Yeah, I was done all right: like “done in.” What was produced was such a steaming pile that I couldn’t save it in the short amount of time that I had to work on it. Golly, does James Patterson ever have this problem? But at least those folks who bought the paperback edition have something handy should emergency bowel issues arise. Hey, who said paper was dead?

This is hardly the way I open a post when hawking my latest ware, so bear with me a bit. Every now and then, a person can succumb to the most basic of deficiencies, most notably laziness and greed, so some mea culpa is probably prescribed. And laziness and greed are where my prior ill-fated partnership took me, pairing up with an author who, while talented, didn’t have the chops for what he was being tasked to do. I should have seen it, and should have stepped out of it right away. But, alas! Sometimes, stupid is as stupid does.

So flash forward a couple of years. Every now and then, I would pull this work out of the dustbin and do some body and fender work on it. Replacing a panel here, banging out a dent there, fabricating a whole new clip and fascia. What I began with was a quasi-comical story about a bumbling moron who, almost by magic, manages to find his son in the ruins of L.A. With some deliberate afterthought and the application of what meager writerly skill I possess, I managed to reimagine the work into what it always should have been: a tense story about a man slowly unraveling almost as quickly as the city around him as he searches for his kid. Along the way, he helps those he can, and turns his back on those he can’t. It’s sometimes callous, but for him, it’s all about his son. Like the stenches that pursue him existing only to feed, he lives only to find his boy.

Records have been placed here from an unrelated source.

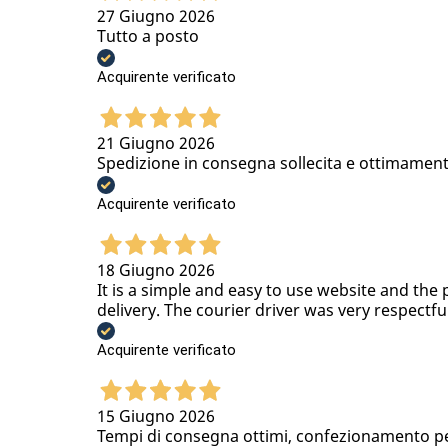
27 Giugno 2026
Tutto a posto
Acquirente verificato
21 Giugno 2026
Spedizione in consegna sollecita e ottimamen
Acquirente verificato
18 Giugno 2026
It is a simple and easy to use website and the 
delivery. The courier driver was very respectfu
Acquirente verificato
15 Giugno 2026
Tempi di consegna ottimi, confezionamento per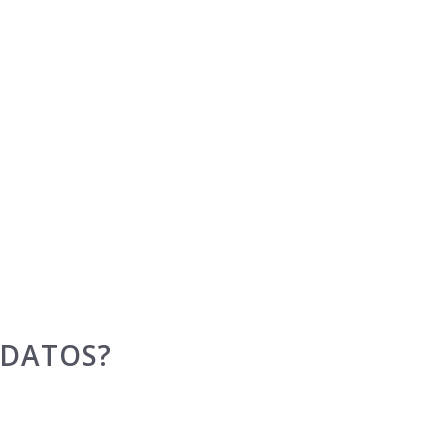
 DATOS?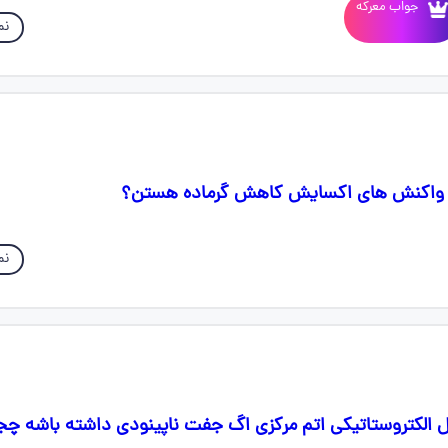
جواب معرکه
نم
ی واکنش های اکسایش کاهش گرماده هستن؟
نم
 الکتروستاتیکی اتم مرکزی اگ جفت ناپینودی داشته باشه چج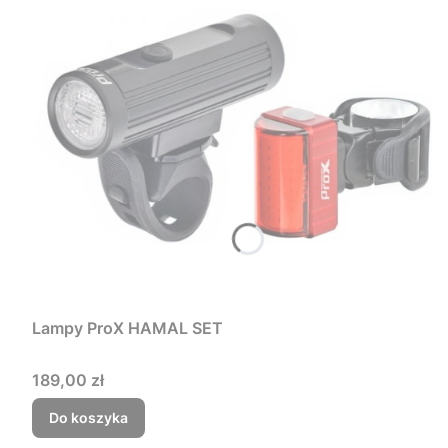
Lampy ProX HAMAL SET
Cena
189,00 zł
Do koszyka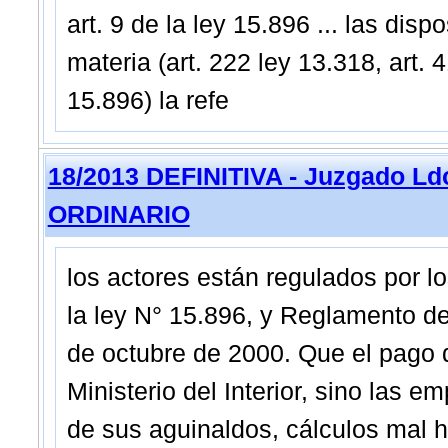
art. 9 de la ley 15.896 ... las dis
materia (art. 222 ley 13.318, art. 4
15.896) la refe
18/2013 DEFINITIVA - Juzgado Ldo
ORDINARIO
los actores están regulados por lo
la ley N° 15.896, y Reglamento d
de octubre de 2000. Que el pago d
Ministerio del Interior, sino las e
de sus aguinaldos, cálculos mal h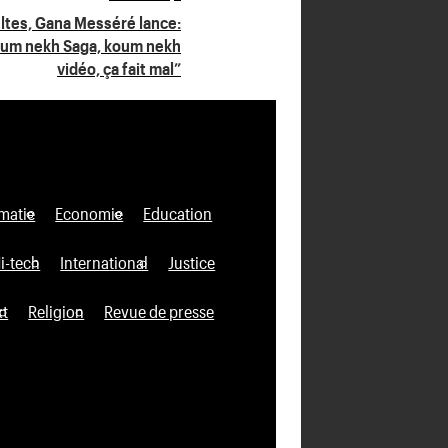
ultes, Gana Messéré lance:
 koum nekh Saga, koum nekh
vidéo, ça fait mal”
matie
Economie
Education
i-tech
International
Justice
xt
Religion
Revue de presse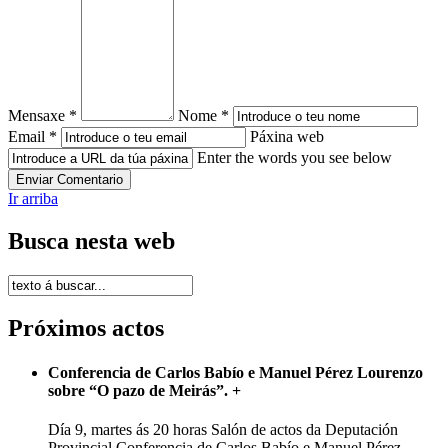
Mensaxe *
Nome *
Email *
Páxina web
Enter the words you see below
Ir arriba
Busca nesta web
Próximos actos
Conferencia de Carlos Babío e Manuel Pérez Lourenzo
sobre “O pazo de Meirás”.
+
Día 9, martes ás 20 horas Salón de actos da Deputación
Provincial Conferencia de Carlos Babío e Manuel Pérez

As the father of a severely special needs kid, I at least can relate to that. And that’s the thing: I could never, ever, relate to the previously-described character in my titular co-author’s work.

I lined this up with the same timeline as The Last Town series, which also takes place (albeit partially) in Los Angeles. While there is no real-time interaction between the characters in this work and that one, they do actually lay eyes on each other. As Reese, Bates, and the others are fleeing the Hollywood Bowl, Wallace is skulking northward through Redondo Beach. And while the survivors of LAPD’s Hollywood Station make their way to eventual safety, Wallace has to contend with a metropolis that is filling with more and more ghouls every day.

In the first book, the lead character was a Hollywood stuntman. That was interesting; I know some stunt folks, and they’re pretty interesting men and women. But the character in the old book was nothing like them; no courage, no forethought, no ability to look at a gag and know it wasn’t going to work. In this work, Wallace is also involved in “the business”–he’s working on an incubating TV series for Gary Norton, a dramatic representation of Wallace’s time with the US Border Patrol–but that’s about it. More importantly, as a former USBP official, Wallace has some skills. Not the same type as, say, Dave Gartrell in The Gathering Dead, but enough to make his survival in the zompoc at least more credible. He doesn’t depend on luck and happenstance to get out of bad situations; he pulls himself through them, by his bootstraps if necessary. That was something in the original that made my clench my teeth in near anger; the original hero was so unworthy of surviving that it had me screaming into my hands.

So I changed that shit.

If you can manage it, look for Dead in L.A. at the end of the month. Hopefully, it’s about 40,000 times better than its ill-fated forerunner.


And if not? You know who to blame. No co-author to hide behind this time…it’s all on me. (Though if you want to blame WJ Lundy or Craig DiLouie, I’m all for it. Actually, no…blame Shawn Chesser. The guy doesn’t even drink, so how trustworthy is he, really?)